**Verilen metin**
Khora
Kitaplığı ilk kez 1988 yılında yayınlanmış olan ve uzun bir zamandır baskısı
tükendiği için yeni kuşakların ulaşmakta zorlandığı Niyazi Kızılyürek’in
Paşalar Papazlar kitabının elinizde tuttuğunuz ikinci baskısını
gerçekleştirmekle gurur duyuyor. Yirmi üç yıl önce yayınlanmış bir kitabın
bugün yeniden basılması için ya hala güncele dair söyleyecek sözü ya da tarihe
ışık tutan bir belge olması gerekir. Paşalar Papazlar’ın içinde belge
niteliğinde bir çok yön bulunabilir. Ancak bizim için öncelikli kıymeti ülkemiz
Kıbrıs’ın güncelliğine dair söylediklerinin hala eskimemiş olmasındadır.

**Veriler**

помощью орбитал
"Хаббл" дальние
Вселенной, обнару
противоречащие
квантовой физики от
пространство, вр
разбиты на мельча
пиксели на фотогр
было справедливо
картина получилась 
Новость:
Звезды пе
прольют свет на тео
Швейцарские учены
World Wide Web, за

**Yapılacak iş**
Verilen metni baştan sona, tek harfini bile değiştirmeden olduğu gibi yazar mısın? Kayıtlar, verilen metinden ayrı bir malzemedir.

**Görevin yanıtı**
Khora
Kitaplığı ilk kez 1988 yılında yayınlanmış olan ve uzun bir zamandır baskısı
tükendiği için yeni kuşakların ulaşmakta zorlandığı Niyazi Kızılyürek’in
Paşalar Papazlar kitabının elinizde tuttuğunuz ikinci baskısını
gerçekleştirmekle gurur duyuyor. Yirmi üç yıl önce yayınlanmış bir kitabın
bugün yeniden basılması için ya hala güncele dair söyleyecek sözü ya da tarihe
ışık tutan bir belge olması gerekir. Paşalar Papazlar’ın içinde belge
niteliğinde bir çok yön bulunabilir. Ancak bizim için öncelikli kıymeti ülkemiz
Kıbrıs’ın güncelliğine dair söylediklerinin hala eskimemiş olmasındadır.